ACTIVITY
Could you give every record again, exactly as it reads?

TASK INPUT
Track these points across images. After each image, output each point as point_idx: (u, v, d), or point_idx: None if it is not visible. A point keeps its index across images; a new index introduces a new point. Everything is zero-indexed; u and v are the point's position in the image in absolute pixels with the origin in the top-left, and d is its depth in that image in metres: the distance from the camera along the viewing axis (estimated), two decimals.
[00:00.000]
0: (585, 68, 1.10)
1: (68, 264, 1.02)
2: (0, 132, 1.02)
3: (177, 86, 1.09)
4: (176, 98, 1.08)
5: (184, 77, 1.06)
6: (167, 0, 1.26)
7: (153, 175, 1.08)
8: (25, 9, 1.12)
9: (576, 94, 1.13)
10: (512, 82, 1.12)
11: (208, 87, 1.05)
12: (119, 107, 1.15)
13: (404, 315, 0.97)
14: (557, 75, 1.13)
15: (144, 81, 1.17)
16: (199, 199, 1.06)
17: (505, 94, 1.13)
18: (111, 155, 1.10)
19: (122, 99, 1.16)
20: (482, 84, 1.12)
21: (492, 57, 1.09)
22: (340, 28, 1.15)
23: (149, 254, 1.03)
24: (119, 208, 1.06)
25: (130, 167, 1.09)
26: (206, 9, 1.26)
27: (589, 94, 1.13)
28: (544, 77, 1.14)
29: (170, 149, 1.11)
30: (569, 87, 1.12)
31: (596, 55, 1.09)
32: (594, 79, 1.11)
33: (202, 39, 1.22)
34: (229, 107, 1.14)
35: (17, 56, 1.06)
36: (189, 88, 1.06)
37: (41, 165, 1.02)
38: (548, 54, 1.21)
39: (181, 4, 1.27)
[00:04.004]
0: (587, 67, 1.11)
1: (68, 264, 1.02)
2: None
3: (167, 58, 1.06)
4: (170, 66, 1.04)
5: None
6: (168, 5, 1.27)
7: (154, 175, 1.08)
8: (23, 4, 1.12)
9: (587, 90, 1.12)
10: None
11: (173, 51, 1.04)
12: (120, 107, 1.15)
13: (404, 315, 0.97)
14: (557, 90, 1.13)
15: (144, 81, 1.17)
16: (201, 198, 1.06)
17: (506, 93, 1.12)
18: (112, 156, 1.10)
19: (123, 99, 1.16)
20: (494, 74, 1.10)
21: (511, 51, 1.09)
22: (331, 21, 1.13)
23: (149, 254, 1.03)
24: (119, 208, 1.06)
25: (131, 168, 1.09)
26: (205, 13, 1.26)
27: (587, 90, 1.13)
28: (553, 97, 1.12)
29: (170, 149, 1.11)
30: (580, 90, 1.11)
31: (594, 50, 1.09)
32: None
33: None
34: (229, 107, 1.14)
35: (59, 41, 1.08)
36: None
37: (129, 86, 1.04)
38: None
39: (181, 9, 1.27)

PROBLEM SOLUTION
Track these points across images. After each image, output each point as point_idx: (u, v, d), or point_idx: None if it is not visible. A point keeps its index across images; a new index introduces a new point. Everything is zero-indexed; u and v are the point's position in the image in absolute pixels with the origin in the top-left, and d is its depth in that image in metres: the distance from the camera along the viewing axis (estimated), two decimals.
[00:00.000]
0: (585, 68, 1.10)
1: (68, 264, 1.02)
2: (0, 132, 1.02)
3: (177, 86, 1.09)
4: (176, 98, 1.08)
5: (184, 77, 1.06)
6: (167, 0, 1.26)
7: (153, 175, 1.08)
8: (25, 9, 1.12)
9: (576, 94, 1.13)
10: (512, 82, 1.12)
11: (208, 87, 1.05)
12: (119, 107, 1.15)
13: (404, 315, 0.97)
14: (557, 75, 1.13)
15: (144, 81, 1.17)
16: (199, 199, 1.06)
17: (505, 94, 1.13)
18: (111, 155, 1.10)
19: (122, 99, 1.16)
20: (482, 84, 1.12)
21: (492, 57, 1.09)
22: (340, 28, 1.15)
23: (149, 254, 1.03)
24: (119, 208, 1.06)
25: (130, 167, 1.09)
26: (206, 9, 1.26)
27: (589, 94, 1.13)
28: (544, 77, 1.14)
29: (170, 149, 1.11)
30: (569, 87, 1.12)
31: (596, 55, 1.09)
32: (594, 79, 1.11)
33: (202, 39, 1.22)
34: (229, 107, 1.14)
35: (17, 56, 1.06)
36: (189, 88, 1.06)
37: (41, 165, 1.02)
38: (548, 54, 1.21)
39: (181, 4, 1.27)
[00:04.004]
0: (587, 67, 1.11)
1: (68, 264, 1.02)
2: None
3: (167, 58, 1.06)
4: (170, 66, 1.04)
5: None
6: (168, 5, 1.27)
7: (154, 175, 1.08)
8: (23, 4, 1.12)
9: (587, 90, 1.12)
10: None
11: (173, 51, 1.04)
12: (120, 107, 1.15)
13: (404, 315, 0.97)
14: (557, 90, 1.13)
15: (144, 81, 1.17)
16: (201, 198, 1.06)
17: (506, 93, 1.12)
18: (112, 156, 1.10)
19: (123, 99, 1.16)
20: (494, 74, 1.10)
21: (511, 51, 1.09)
22: (331, 21, 1.13)
23: (149, 254, 1.03)
24: (119, 208, 1.06)
25: (131, 168, 1.09)
26: (205, 13, 1.26)
27: (587, 90, 1.13)
28: (553, 97, 1.12)
29: (170, 149, 1.11)
30: (580, 90, 1.11)
31: (594, 50, 1.09)
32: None
33: None
34: (229, 107, 1.14)
35: (59, 41, 1.08)
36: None
37: (129, 86, 1.04)
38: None
39: (181, 9, 1.27)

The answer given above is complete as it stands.